Top of DATA SHOWN

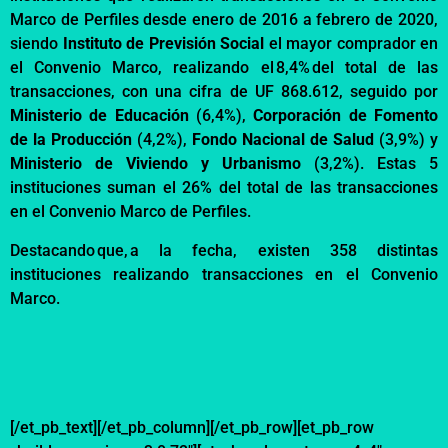
Marco de
Perfiles desde enero de 2016 a febrero de 2020
,
siendo
Instituto de Previsión Social
el
mayor
comprador en
el Convenio
Marco
, realizando el
8,4
%
del total de las
transacciones, con una cifra
de UF 868.612
, seguido por
Ministerio de Educación
(6,4
%),
Corporación de Fomento
de la Producción
(
4,2
%),
Fondo Nacional de Salud
(
3,9
%) y
Ministerio de Viviendo y Urbanismo
(
3,2%).
Estas 5
instituciones suman el
26
% del total de las transacciones
en el Convenio Marco
de Perfiles
.
Destacando que, a la fecha, existen
358
distintas
instituciones realizando transacciones en el Convenio
Marco.
[/et_pb_text][/et_pb_column][/et_pb_row][et_pb_row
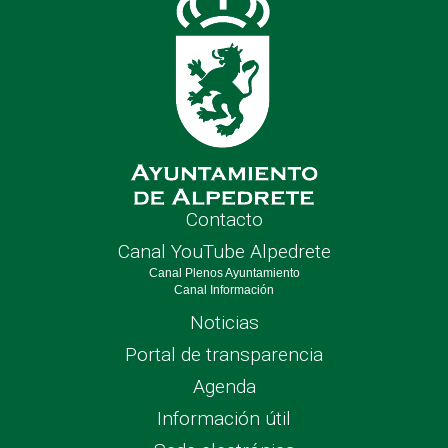
Contacto
Canal YouTube Alpedrete
Canal Plenos Ayuntamiento
Canal Información
Noticias
Portal de transparencia
Agenda
Información útil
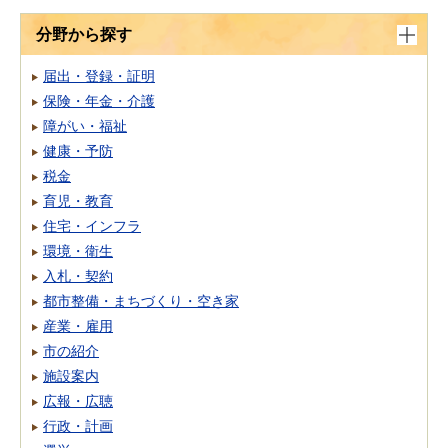
分野から探す
届出・登録・証明
保険・年金・介護
障がい・福祉
健康・予防
税金
育児・教育
住宅・インフラ
環境・衛生
入札・契約
都市整備・まちづくり・空き家
産業・雇用
市の紹介
施設案内
広報・広聴
行政・計画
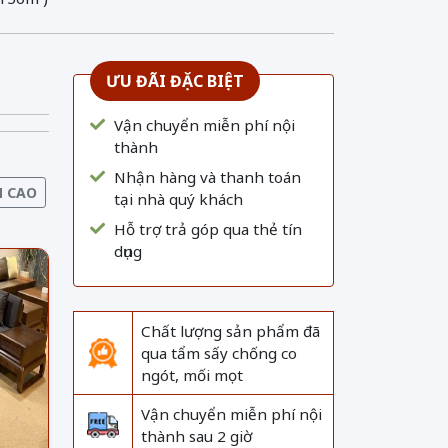
ƯU ĐÃI ĐẶC BIỆT
Vận chuyển miễn phí nội
thành
Nhận hàng và thanh toán
N CAO
tại nhà quý khách
Hỗ trợ trả góp qua thẻ tín
dụng
Chất lượng sản phẩm đã
qua tẩm sấy chống co
ngót, mối mọt
Vận chuyển miễn phí nội
thành sau 2 giờ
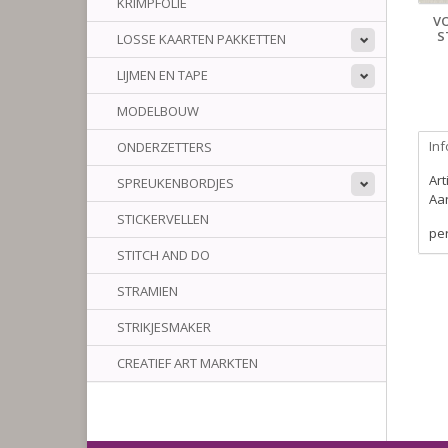
KRIMPFOLIE
V
S
LOSSE KAARTEN PAKKETTEN
LIJMEN EN TAPE
MODELBOUW
Inf
ONDERZETTERS
Ar
SPREUKENBORDJES
Aan
STICKERVELLEN
per
STITCH AND DO
STRAMIEN
STRIKJESMAKER
CREATIEF ART MARKTEN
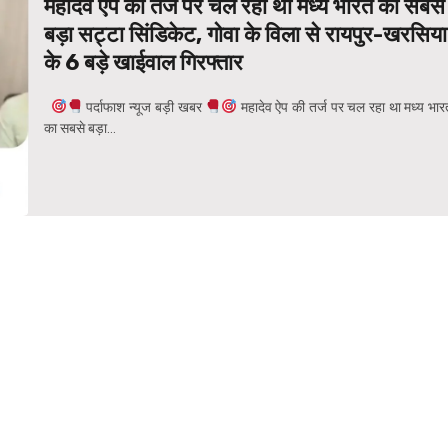
महादेव ऐप की तर्ज पर चल रहा था मध्य भारत का सबसे
बड़ा सट्टा सिंडिकेट, गोवा के विला से रायपुर-खरसिया
के 6 बड़े खाईवाल गिरफ्तार
पर्दाफाश न्यूज बड़ी खबर
महादेव ऐप की तर्ज पर चल रहा था मध्य भार
का सबसे बड़ा...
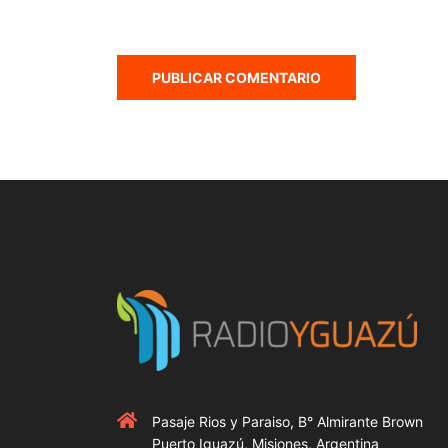
Pasaje Rios y Paraiso, B° Almirante Brown
Puerto Iguazú, Misiones, Argentina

Bottom of DATA SHOWN

PROBLEM DESCRIPTION: Go through the text of every record and put "Channel" wherever "Canal" appears, changing nothing else. Give only the text, without the pictures.

SOLUTION FOR THIS PROBLEM:
Marco de
Perfiles desde enero de 2016 a febrero de 2020
,
siendo
Instituto de Previsión Social
el
mayor
comprador en
el Convenio
Marco
, realizando el
8,4
%
del total de las
transacciones, con una cifra
de UF 868.612
, seguido por
Ministerio de Educación
(6,4
%),
Corporación de Fomento
de la Producción
(
4,2
%),
Fondo Nacional de Salud
(
3,9
%) y
Ministerio de Viviendo y Urbanismo
(
3,2%).
Estas 5
instituciones suman el
26
% del total de las transacciones
en el Convenio Marco
de Perfiles
.
Destacando que, a la fecha, existen
358
distintas
instituciones realizando transacciones en el Convenio
Marco.
[/et_pb_text][/et_pb_column][/et_pb_row][et_pb_row
Contacto
Channel YouTube Alpedrete
Channel Plenos Ayuntamiento
Channel Información
Noticias
Portal de transparencia
Agenda
Información útil
分野から探す
届出・登録・証明
保険・年金・介護
障がい・福祉
健康・予防
税金
育児・教育
住宅・インフラ
環境・衛生
入札・契約
都市整備・まちづくり・空き家
産業・雇用
市の紹介
施設案内
広報・広聴
行政・計画
ƯU ĐÃI ĐẶC BIỆT
Vận chuyển miễn phí nội
thành
Nhận hàng và thanh toán
N CAO
tại nhà quý khách
Hỗ trợ trả góp qua thẻ tín
dụng
Chất lượng sản phẩm đã
qua tẩm sấy chống co
ngót, mối mọt
Vận chuyển miễn phí nội
thành sau 2 giờ
KRIMPFOLIE
V
S
LOSSE KAARTEN PAKKETTEN
LIJMEN EN TAPE
MODELBOUW
Inf
ONDERZETTERS
Ar
SPREUKENBORDJES
Aan
STICKERVELLEN
per
STITCH AND DO
STRAMIEN
STRIKJESMAKER
CREATIEF ART MARKTEN
महादेव ऐप की तर्ज पर चल रहा था मध्य भारत का सबसे
बड़ा सट्टा सिंडिकेट, गोवा के विला से रायपुर-खरसिया
के 6 बड़े खाईवाल गिरफ्तार
पर्दाफाश न्यूज बड़ी खबर
महादेव ऐप की तर्ज पर चल रहा था मध्य भार
का सबसे बड़ा...
Pasaje Rios y Paraiso, B° Almirante Brown
Puerto Iguazú, Misiones, Argentina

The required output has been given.